Она вздохнула с облегчением, никого не обнаружив, нагнулась, взявшись
руками за край подола, потянула вверх, задирая платье, на мгновение
скрыла голову, высвободилась, аккуратно повесила на спинку кровати.
Замерев, я смотрел на ее тело. Не то что не успел отвернуться, хотя
мысль такая была, слишком уж чиста и невинна, это наши герлы довольны,
когда за ними подсматривают, а эти сгорят со стыда... теперь я уже не
мог оторвать взора.
У нее шесть грудей. Три пары: первая, на привычном месте, две крупные
такие дыньки, с широкими розовыми сосками, еще две ниже, помельче, соски
коричневые, а кончики острые, а последняя пара размером с яблоки, соски
темные, почти черные, а кончики торчат, как ниппели.
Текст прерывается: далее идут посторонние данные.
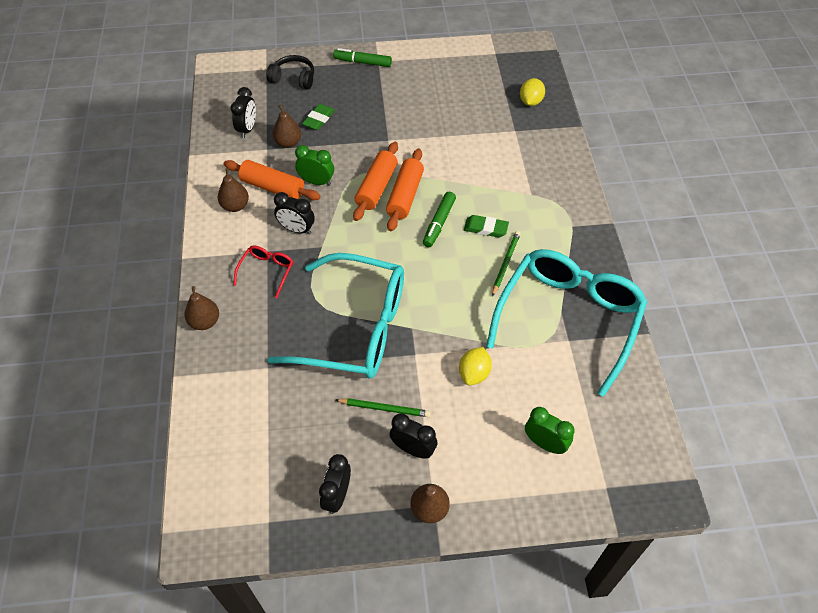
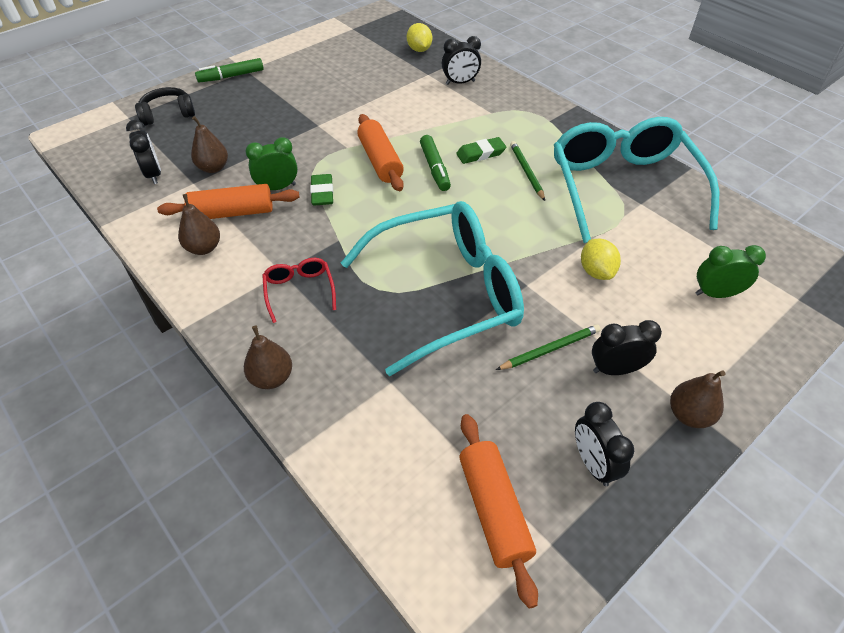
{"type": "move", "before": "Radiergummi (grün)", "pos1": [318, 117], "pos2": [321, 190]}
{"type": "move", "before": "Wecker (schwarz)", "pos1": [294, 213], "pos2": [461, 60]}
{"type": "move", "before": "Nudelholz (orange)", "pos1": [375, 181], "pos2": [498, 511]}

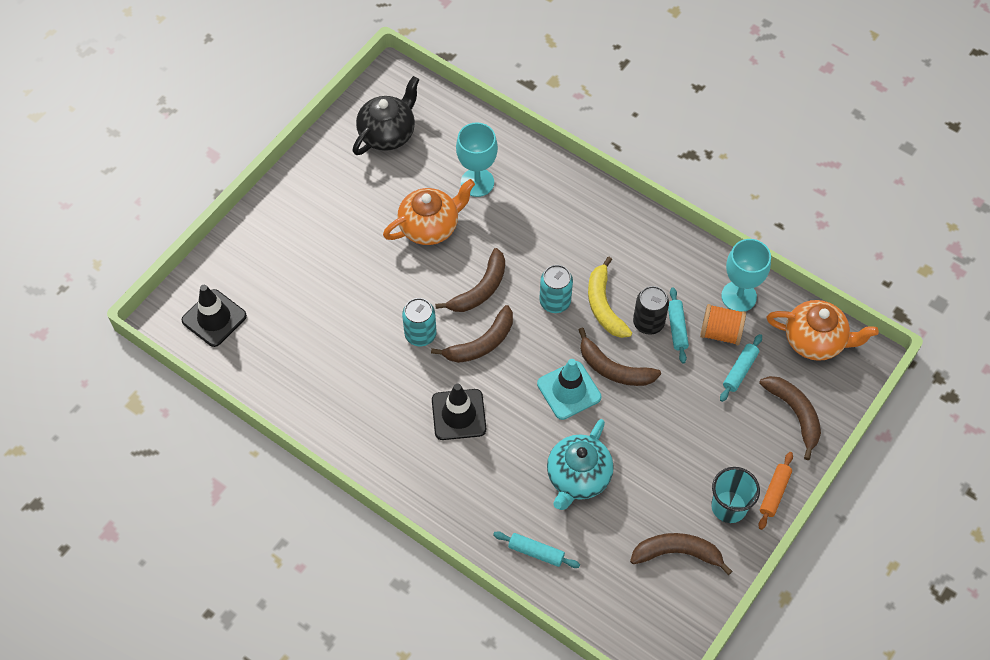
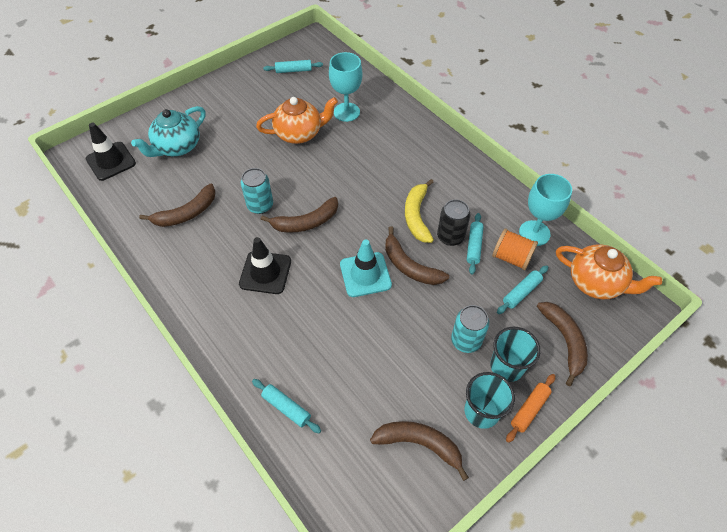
{"type": "move", "before": "Teekanne (türkis)", "pos1": [580, 464], "pos2": [168, 131]}
{"type": "move", "before": "Banane (braun)", "pos1": [470, 280], "pos2": [177, 205]}
{"type": "replace", "before": "Teekanne (schwarz)", "after": "Nudelholz (türkis)", "pos1": [386, 115], "pos2": [293, 66]}
{"type": "move", "before": "Dose (türkis)", "pos1": [556, 289], "pos2": [470, 329]}
{"type": "insert", "after": "Becher (türkis)", "pos2": [515, 354]}

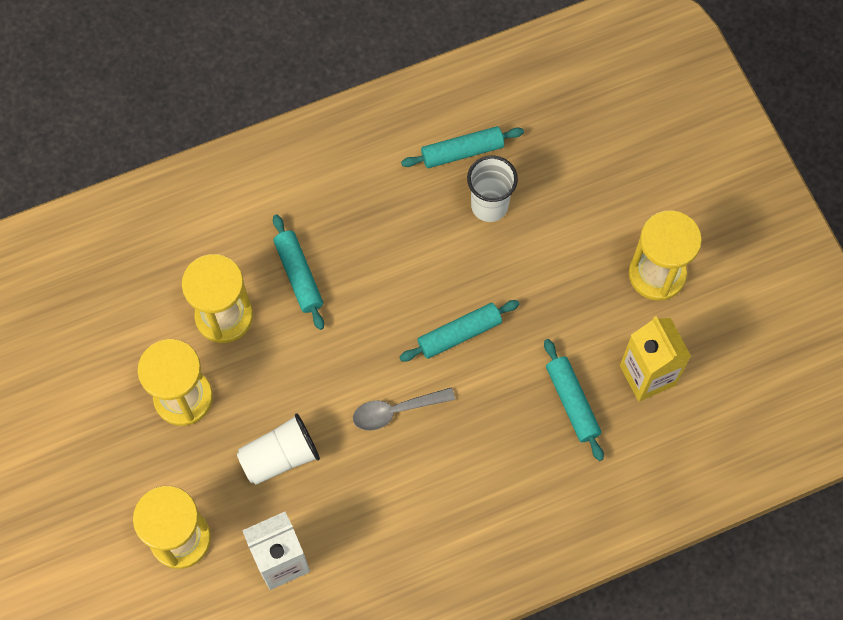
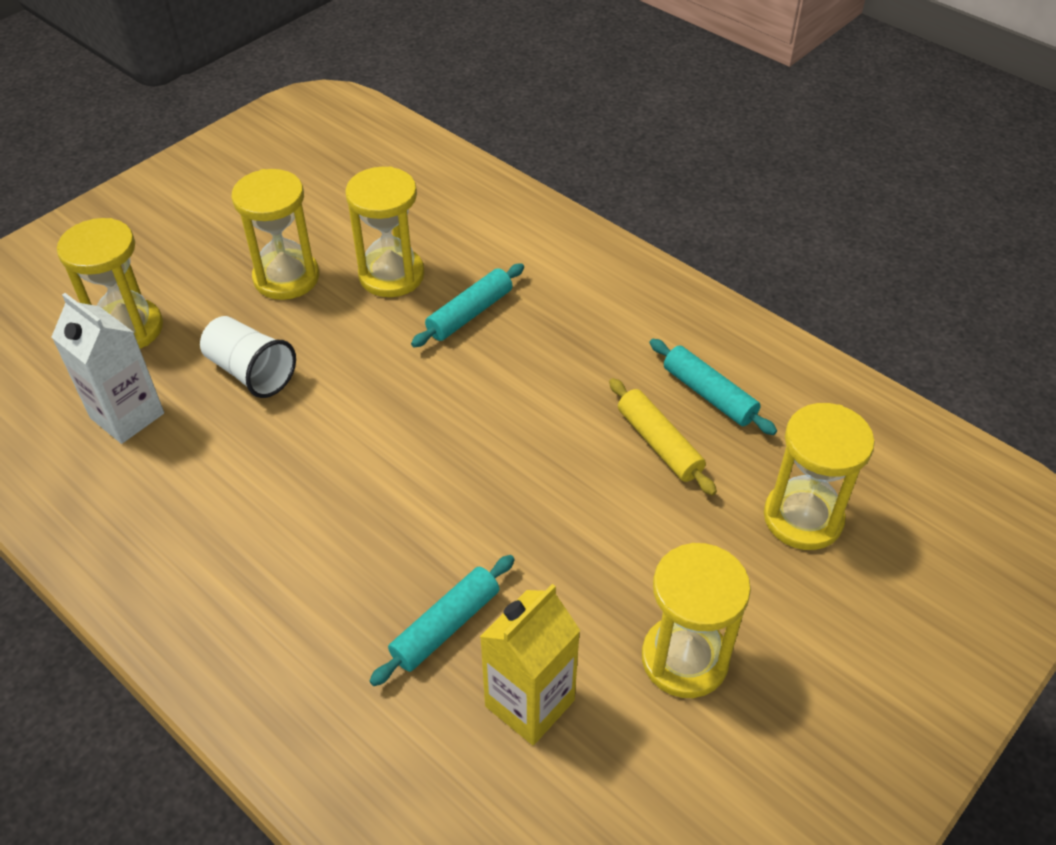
{"type": "replace", "before": "Becher (weiß)", "after": "Nudelholz (gelb)", "pos1": [492, 189], "pos2": [663, 437]}
{"type": "insert", "after": "Sanduhr (gelb)", "pos2": [819, 476]}
{"type": "delete", "before": "Löffel (grau)", "pos1": [404, 409]}
{"type": "delete", "before": "Nudelholz (türkis)", "pos1": [459, 330]}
Девушка расплела
косу, комната озарилась чистым ровным светом, бережно задула свечу.
Теперь свет шел от косы, нежный, ласковый, теплый.
Она вздохнула, я слышал, как ее хорошенький ротик произнес начальные
слова молитвы, потом раздался легкий зевок, тонкая нежная рука натянула
одеяло повыше, до подбородка, веки опустились, и почти сразу я услышал
тихое спокойное дыхание спящего ребенка.
С колотящимся сердцем я выждал еще несколько минут, отодвинулся на
цыпочках, побрел потихоньку, прислушиваясь к звукам снаружи, где
священник в одиночестве сражается с демонами за душу этой ведьмы из
Беркли.
Прямо из стены выплыл полупрозрачный призрак. Моя рука дернулась к
крестику, но я заставил пальцы остановиться на полдороге, а затем повел
руку вниз и оставил там, зацепив большим пальцем за пояс.